Revelation 21, v. 5: Behold, I make all things new.


II Corinthians 5, v. 17: If any man be in Christ, he is a new creature;
old things are passed away; behold all things are become new.

Martin and Ruth Reardon were fortunate enough to be married in a chapel of Louvain University by a Catholic priest, assisted by an Anglican priest who also preached the sermon. Here is the text of the address, given by the Revd Donald Allchin. It was preached in 1964 in the heady period of the Second Vatican Council, but it may equally speak to all interchurch couples who have married or will marry while our churches remain divided.


A wedding is the most purely joyful of all the Church’s sacraments. It is in the first place a sacrament of creation, instituted of God himself in the beginning of our race. It is the sacrament in which two people come together, and find in their life together the purpose for which God has made them. And in that finding there is great fulfilment and great joy. And it is necessarily and properly, in a unique way, a mixture of natural and supernatural, of human and divine, of this world and the world to come. It is something which touches us at every level of our being.


And in this sacrament God comes to meet us and says to us here, as at all times, Behold I make all things new, for if any man be in Christ he is a new creature; old things are passed away, behold all things are become new.

Here today, as in every marriage, something new has come into existence. Before there were two people, perhaps very much in love, perhaps deeply pledged to one another, and yet two. And now they have come out from their own families, from their own past, and have come together into one, and are now husband and wife. And here we have the foundation of a new reality, of a new life together, the creation of a new Christian home.


All of us here pray, all of us here know that that home will be a centre of life and peace and love, because your love for one another is founded and made sure upon God’s unshakeable love for you. Your faithfulness to one another is made certain by his unshakeable faithfulness which alone can support our weakness and fragility.


But if every marriage is in this way a sacrament of creation, and itself a new creation by God, every marriage which is in Christ must be marked by the signs of our redemption, must be inscribed within the cross and resurrection of our Lord.


And this is quite particularly true of your marriage today. For you have come together into one, not only out of two human families, but out of two different Christian families, and the difficulties and the tensions which must exist in any marriage, in the union of two distinct and different human persons, must inevitably be heightened, at times, by differences of a much larger and more impersonal nature. You have come into this union consciously, willingly, knowing already many of the difficulties which lie before you. How much greater then must be your love, your faith and your hope in the healing and reconciling power of God, who can and will make all things new; who will make out of the very difficulties of your vocation the way by which you may draw nearer to one another and to him; the way by which your life together may be fruitful in drawing many into the peace and reconciliation of our Lord Jesus Christ.

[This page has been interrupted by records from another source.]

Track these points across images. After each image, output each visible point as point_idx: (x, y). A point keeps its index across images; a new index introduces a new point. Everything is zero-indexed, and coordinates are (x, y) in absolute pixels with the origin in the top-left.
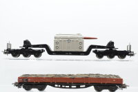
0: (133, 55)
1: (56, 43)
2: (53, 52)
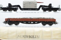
1: (24, 4)
2: (22, 9)
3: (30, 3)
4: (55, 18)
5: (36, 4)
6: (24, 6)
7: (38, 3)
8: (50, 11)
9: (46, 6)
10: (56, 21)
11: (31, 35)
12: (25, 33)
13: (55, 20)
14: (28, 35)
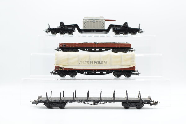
0: (141, 32)
1: (84, 23)
2: (82, 30)
3: (94, 21)
4: (130, 43)
5: (103, 23)
6: (84, 26)
7: (106, 20)
8: (126, 33)
9: (119, 26)
10: (132, 47)
11: (96, 60)
12: (89, 58)
13: (130, 45)
14: (93, 61)
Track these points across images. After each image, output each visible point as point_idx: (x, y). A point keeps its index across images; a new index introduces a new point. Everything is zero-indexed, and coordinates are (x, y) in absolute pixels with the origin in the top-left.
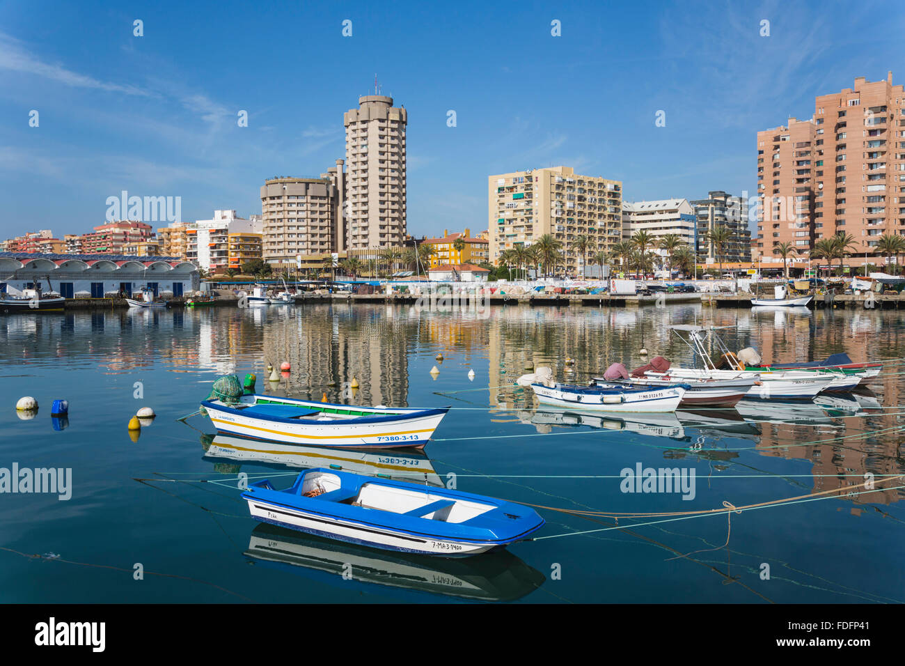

And surely we who are here today are and will be united with you in your intention and purpose. We who have come together here, from many different Christian families, have found together in common prayer how great is the unity which God has already given us. This service itself, this whole day, this house in which you met, are in different ways signs that it is God who says, Behold, I make all things new. God, the Creator, the Redeemer, the Sanctifier, the Fulfiller of our joy, who has brought you together, and who through the power of his all-holy Spirit works great signs in these days, which speak to us of his reconciling and renewing power. The Lord is calling you to a pioneer ministry, calling you out into new and untrodden ways, but we all here who are present, and how great a multitude beyond, are with you in seeking to follow that voice which itself creates the strength and power to go on.


Today we have kept the feast of St Mary Magdalen, a feast which is marked above all by two thoughts, the forgiveness of sins and the witness to the resurrection. May your marriage be marked pre-eminently by these two great realities. May your life be filled with the power of God’s forgiving love, which will overflow the boundaries of your home, and be a source of blessing to many, many people. May your life be joyful with the light and power of our Lord’s resurrection, a witness to the love of God which is stronger than death, to the power of God who makes all things new. And may he who today has brought you together as man and wife in the holy estate of matrimony bring us all of his great mercy to the unspeakable unity and rejoicing of his kingdom in heaven. Amen.